Hemlock's Diary
20-26 Apr, 2008
Sun, 20 April
I can record that Terminal 5 is an acceptable gateway to the UK for the traveller from Hong Kong.  It is a medium-size, averagely pristine example of 21st Century air transport infrastructure, of the sort found in many parts of East Asia, incongruously set in the midst of the decaying and heaving pile that is Heathrow. 

Several hours to the west is a full and constant reminder of the joys of this country in Springtime.  The temperature is anything you want provided it is within a couple of degrees of freezing point.  Occasional periods of blue sky are ushered through the overcast grey and chilly drizzle by a never-ending icy wind.  In the little big city, the people plod along the streets in woolen hats that have the peculiar property of making their wearers appear more zombie-like than they otherwise would.  The fad for ugly chunky rings on thumbs has not abated, at least among the fairly large proportion of the population who stuff their faces full of greasy crisps and other snacks as they stroll about their glum business.  Everyone else keeps their hands in their pockets. 

The London-based press warns the public about the Great Dreaded Euro-Whiff of 2008 drifting across the sea towards this green and pleasant land – a foul farmyard odour being generated by swarthy foreign peasants in clogs, or at least their livestock.  The
more erudite media speculate that the mighty Teutonic metals and chemicals industries may also be contributing to this assault on Albion's nostrils.  It doesn't seem to reach as far as the village, where anyway the pungent local aromas of silage, cider production and manure would overpower the continental interloper. 

The big excitement in this little community today is a children's party in the church hall.  At one stage in the proceedings a parent displays his deeply held and already well-known convictions and his determination to shape his offspring accordingly.  “No, Tarquin!” the man suddenly shrieks across the room as if his three-year-old son is about to stick a finger into a power socket.  The father leaps over and snatches a small hot dog from the petrified child's hand.  The kid bursts into tears.  The father turns to the dozen or so stunned adult onlookers.  “Tarquin doesn't eat meat!” he exclaims.  Tarquin goes into a tantrum, wailing and thumping the floor and pointing at other toddlers chewing their pork-laced little morsels.  His dad, posessed by the total righteousness of his behaviour, holds up the offending item.  “He obviously confused it with the vegetarian sausages we have at home.”

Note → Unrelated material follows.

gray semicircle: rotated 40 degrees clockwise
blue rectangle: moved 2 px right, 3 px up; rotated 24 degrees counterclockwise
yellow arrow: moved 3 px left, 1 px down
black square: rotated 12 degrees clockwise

At Stonegallows Hall, plans for my father's funeral have been finalized.  On hearing that it would be a humanist affair, I assumed it would be brief, informal and without such baubles as a grandiose coffin and extravagant wreaths.  I pictured a simple consignment to the earth in a pleasant and unmarked spot, the body perhaps tied in a plain cotton shroud, with some acorns thrown in as the grave is filled with the last few inches of soil.  Provided no druids turned up, that would have satisfied the old man's atheism and dislike of fuss and ritual, and mildly offended all the right people currently organizing masses to be said for him on both sides of the Atlantic for the repose of his soul.   As it happens, survivors have ordered shiny casket, flowers, pall bearers – the full works.  The standard Christian ceremony with God carefully teased out.  It is for people who say they don't want, need or believe in something, but deep down they really do.  In this respect – and I am absolutely positive there is no other – it can perhaps be likened to a vegetarian sausage.
Thurs, 24 April
“This is a Humanist funeral,” intones the black-haired, pale-skinned woman from behind the lectern in the funeral hall.  She gazes over the congregation with wide eyes and a smile that isn't as reassuring as it is obviously intended to be.  “Humanists do not believe in an afterlife,” she adds gently, if a touch condescendingly.  During the next 45 minutes she reads out a brief life history, a medley of reminiscences (partly humorous) and a favourite poem (AE Houseman), interspersed with some passages of recorded music (Elgar, Bernstein and Strauss – all of which would have been indistinguishable to my father's decidedly unmusical ears). 

To signify the approaching end of the ceremony, she shifts into unambiguously maudlin mode.  A few minutes later, she falls into silence and an electronically controlled  lace curtain slowly draws itself around the coffin at the front of the chapel.  I could swear I hear a muffled voice inside the casket exclaiming, “Good grief, can't you get a real person to pull it?” but maybe it's just me.  Before moist eyes have been fully dabbed, the mood lurches into full-blown joyousness as the officiant introduces a rousing and festive march and enthusiastically invites everyone to clap along with it as they file out – into warmth and sunshine, no less.

Outside, where the family greet mourners, the reason why a small, informal gathering wasn't possible becomes clear.  The number of people turning up to bid my father farewell is in three figures.  Perhaps for the first time, his offspring come face to face with the fact that, although he didn't invent penicillin or take the first steps on the Moon, he was preeminent in his particular field.  “Ah – you're the one in Hong Kong,” I keep hearing.  Will be again soon.